SHOCK new polling suggests as many as 112 Leave-backing Westminster constituencies would now vote Remain.

Boris Johnson’s Uxbridge and South Ruislip and Michael Gove’s Surrey Heath seats were among those where the voters have seemingly changed their minds on Brexit.

The analysis, obtained by a Sunday newspaper, also suggests that Banff and Buchan, the one Scottish constituency believed to have backed leaving the EU in the 2016 referendum, would now switch to Remain.

The figures were produced by consumer analytics company Focaldata, drawing on YouGov polls of 15,000 people.

They found that 112 out of the 632 seats in England, Scotland and Wales had switched from Leave to Remain since the referendum. The model did not look at the 18 constituencies in Northern Ireland.

Under the Focaldata model, 341 constituencies now have a Remain majority, up from 229 in 2016.

The analysis, conducted for the Best for Britain campaign for a second referendum and the Hope Not Hate campaign against racism, puts Remain on 53% support, against 47% backing Leave.

Liberal Democrat leader Sir Vince Cable, who spoke at a rally of People’s Vote supporters in Bristol on Saturday, said it was time for a second vote on the UK’s membership of the EU.

He said: “Whether someone voted to leave or stay in the EU in 2016, nearly everyone is disillusioned by the mess the Conservatives have made of Brexit.

“This research is yet more compelling evidence that the British people must be given the final say on any – or no – Brexit deal. The shallow argument against giving the people their say diminishes towards nothingness with every passing day.”

Tory MP for Totnes Sarah Wollaston agreed. She told the rally: “To proceed with Brexit without a People’s Vote would be like a surgeon carrying out an amputation having sought their patient’s consent two years beforehand without either of them knowing whether they were going to lose a few toes or their whole leg.

“Informed consent to Brexit can only happen once people know the final deal – if any – and have clear information about the risks as well as any benefits.”

Pro-Brexit Tory MP Jacob Rees-Mogg played down the significance of polls. “Most of the polls said people would vote to remain in the EU in 2016, but when people got to the ballot booth they voted to leave,” he told Sky News.

“The votes that matter are the votes cast in genuine elections. Opinion polls come up with a whole range of answers and they differ from day to day, but elections themselves are authoritative.”

Meanwhile, there have been warnings of a hike in food prices if the UK crashes out of Europe with a deal. Supermarket giants say the cost of a weekly food shop could rise by 12%.

In briefings to the Treasury, executives from the big four supermarkets said the biggest tariffs on EU imports would include cheese, up by 44%, beef by 40% and chicken by 20%.

“It’s complete nonsense that Brexit supporters say we could, without any damage, go to WTO most-favoured-nation tariffs,” a supermarket chairman told another Sunday newspaper.

“It’s dreadful. There will be hold-ups at the border and that will make it impossible to take things out of the ground in Spain this morning and get them onto the shelves in two days’ time.

“This is so serious we’re talking about civil unrest on the streets. Within two weeks of no deal this will become a very different country.”

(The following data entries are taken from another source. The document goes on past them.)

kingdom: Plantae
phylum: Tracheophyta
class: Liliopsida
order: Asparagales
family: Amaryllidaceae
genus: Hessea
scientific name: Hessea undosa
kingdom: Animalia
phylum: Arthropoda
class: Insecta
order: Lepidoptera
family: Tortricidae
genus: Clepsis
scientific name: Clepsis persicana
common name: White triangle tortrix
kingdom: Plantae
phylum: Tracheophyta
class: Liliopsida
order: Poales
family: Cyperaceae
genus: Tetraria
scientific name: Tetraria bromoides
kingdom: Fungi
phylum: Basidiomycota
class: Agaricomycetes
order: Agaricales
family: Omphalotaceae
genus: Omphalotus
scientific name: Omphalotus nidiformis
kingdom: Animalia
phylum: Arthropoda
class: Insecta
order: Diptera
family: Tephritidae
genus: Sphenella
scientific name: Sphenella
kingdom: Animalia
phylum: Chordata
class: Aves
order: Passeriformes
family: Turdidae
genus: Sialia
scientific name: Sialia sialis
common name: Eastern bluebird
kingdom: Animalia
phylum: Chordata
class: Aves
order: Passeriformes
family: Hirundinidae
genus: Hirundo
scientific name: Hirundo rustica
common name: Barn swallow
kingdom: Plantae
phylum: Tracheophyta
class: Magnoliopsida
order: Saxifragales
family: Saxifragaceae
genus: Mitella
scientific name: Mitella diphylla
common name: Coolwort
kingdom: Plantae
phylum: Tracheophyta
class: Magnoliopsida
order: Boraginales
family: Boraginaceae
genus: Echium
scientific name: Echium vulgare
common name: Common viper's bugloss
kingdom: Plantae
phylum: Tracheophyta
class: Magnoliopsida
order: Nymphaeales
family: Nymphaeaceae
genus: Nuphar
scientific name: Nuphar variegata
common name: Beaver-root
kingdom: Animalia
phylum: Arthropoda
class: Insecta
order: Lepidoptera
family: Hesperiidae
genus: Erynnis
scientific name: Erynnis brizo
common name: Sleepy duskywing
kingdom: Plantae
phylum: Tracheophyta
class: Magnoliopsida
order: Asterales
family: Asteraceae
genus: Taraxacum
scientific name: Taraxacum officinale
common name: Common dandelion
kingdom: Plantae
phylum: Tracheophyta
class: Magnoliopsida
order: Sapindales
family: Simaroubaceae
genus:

The supermarket boss’s warning came as SNP health spokeswoman Dr Philippa Whitford expressed fears about the impact of a no-deal Brexit on the NHS in Scotland.

She said news that £2 billion worth of NHS England contracts are being handed over to Virgin Care Services would pave the way for a public-procurement power grab over services north of the Border.

“The news we’ve seen this week of £2bn worth of NHS England contracts being handed over to a single private firm sets a dangerous precedent, and last month’s report by MPs which described the outsourcing of primary care services in England to Capita as a ‘complete mess and a shambles’ shows exactly what the Tories would do to our NHS in Scotland given half a chance with the procurement powers they have grabbed from Scotland.”

She added: “With the Tories in charge of procurement laws and policy, the Scottish Parliament and its voters would lose control over how our key public services are delivered with the future real threat of being opened up to profiteering firms from across the Atlantic.”